SHORT TASK: Repeat the lines below word for word, from the first line through the line that contains "Dot at: (303, 217)".

★ ★ ★

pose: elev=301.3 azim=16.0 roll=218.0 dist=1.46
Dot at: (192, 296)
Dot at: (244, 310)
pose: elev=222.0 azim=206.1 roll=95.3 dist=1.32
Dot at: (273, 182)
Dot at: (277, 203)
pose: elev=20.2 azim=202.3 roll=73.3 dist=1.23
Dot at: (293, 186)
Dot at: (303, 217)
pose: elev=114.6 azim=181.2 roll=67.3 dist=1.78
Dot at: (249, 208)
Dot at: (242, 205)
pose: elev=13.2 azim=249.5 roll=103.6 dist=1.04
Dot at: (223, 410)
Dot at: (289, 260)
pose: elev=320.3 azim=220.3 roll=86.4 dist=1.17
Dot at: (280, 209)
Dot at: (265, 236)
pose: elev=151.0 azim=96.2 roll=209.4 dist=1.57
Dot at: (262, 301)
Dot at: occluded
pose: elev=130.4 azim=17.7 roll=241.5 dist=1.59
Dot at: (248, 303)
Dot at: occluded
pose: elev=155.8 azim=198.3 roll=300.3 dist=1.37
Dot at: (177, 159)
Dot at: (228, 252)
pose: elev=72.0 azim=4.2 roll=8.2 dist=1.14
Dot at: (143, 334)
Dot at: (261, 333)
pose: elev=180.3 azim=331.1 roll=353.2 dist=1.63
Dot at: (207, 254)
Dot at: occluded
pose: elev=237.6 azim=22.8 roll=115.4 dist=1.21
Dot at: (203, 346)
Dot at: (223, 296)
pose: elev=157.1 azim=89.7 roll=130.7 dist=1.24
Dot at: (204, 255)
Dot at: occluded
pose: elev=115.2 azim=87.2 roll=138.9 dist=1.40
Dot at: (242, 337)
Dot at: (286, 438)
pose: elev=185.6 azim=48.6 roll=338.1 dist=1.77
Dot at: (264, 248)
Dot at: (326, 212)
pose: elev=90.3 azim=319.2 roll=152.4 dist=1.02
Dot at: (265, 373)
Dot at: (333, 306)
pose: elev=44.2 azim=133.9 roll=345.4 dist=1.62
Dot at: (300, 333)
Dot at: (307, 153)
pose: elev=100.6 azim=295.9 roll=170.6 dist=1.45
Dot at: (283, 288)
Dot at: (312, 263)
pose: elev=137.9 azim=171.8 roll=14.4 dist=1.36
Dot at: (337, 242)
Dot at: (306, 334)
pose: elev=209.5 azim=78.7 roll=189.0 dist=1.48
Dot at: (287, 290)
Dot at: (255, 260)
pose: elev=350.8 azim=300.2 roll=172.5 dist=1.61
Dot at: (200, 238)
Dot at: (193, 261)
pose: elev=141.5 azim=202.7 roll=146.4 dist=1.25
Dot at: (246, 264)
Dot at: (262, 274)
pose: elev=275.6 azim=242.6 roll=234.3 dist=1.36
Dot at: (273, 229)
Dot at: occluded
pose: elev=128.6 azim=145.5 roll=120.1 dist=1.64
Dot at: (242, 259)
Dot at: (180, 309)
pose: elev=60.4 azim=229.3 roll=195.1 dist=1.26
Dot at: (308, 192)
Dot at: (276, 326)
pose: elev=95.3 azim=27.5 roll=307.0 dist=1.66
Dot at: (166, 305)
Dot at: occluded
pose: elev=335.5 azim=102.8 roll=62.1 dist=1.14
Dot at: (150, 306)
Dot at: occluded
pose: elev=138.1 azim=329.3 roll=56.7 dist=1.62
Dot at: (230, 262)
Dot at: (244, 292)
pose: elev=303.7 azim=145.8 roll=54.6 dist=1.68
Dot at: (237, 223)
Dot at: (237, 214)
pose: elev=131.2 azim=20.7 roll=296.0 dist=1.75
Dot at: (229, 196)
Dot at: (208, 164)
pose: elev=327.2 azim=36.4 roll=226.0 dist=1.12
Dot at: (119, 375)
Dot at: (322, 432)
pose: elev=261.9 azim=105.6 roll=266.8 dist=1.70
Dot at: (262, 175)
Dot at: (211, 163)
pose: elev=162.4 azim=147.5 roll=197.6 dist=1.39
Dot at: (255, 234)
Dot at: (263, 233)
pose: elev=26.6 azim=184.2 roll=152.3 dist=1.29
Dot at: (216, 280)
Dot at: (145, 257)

★ ★ ★

EXERCISE RESULT:
pose: elev=301.3 azim=16.0 roll=218.0 dist=1.46
Dot at: (192, 296)
Dot at: (244, 310)
pose: elev=222.0 azim=206.1 roll=95.3 dist=1.32
Dot at: (273, 182)
Dot at: (277, 203)
pose: elev=20.2 azim=202.3 roll=73.3 dist=1.23
Dot at: (293, 186)
Dot at: (303, 217)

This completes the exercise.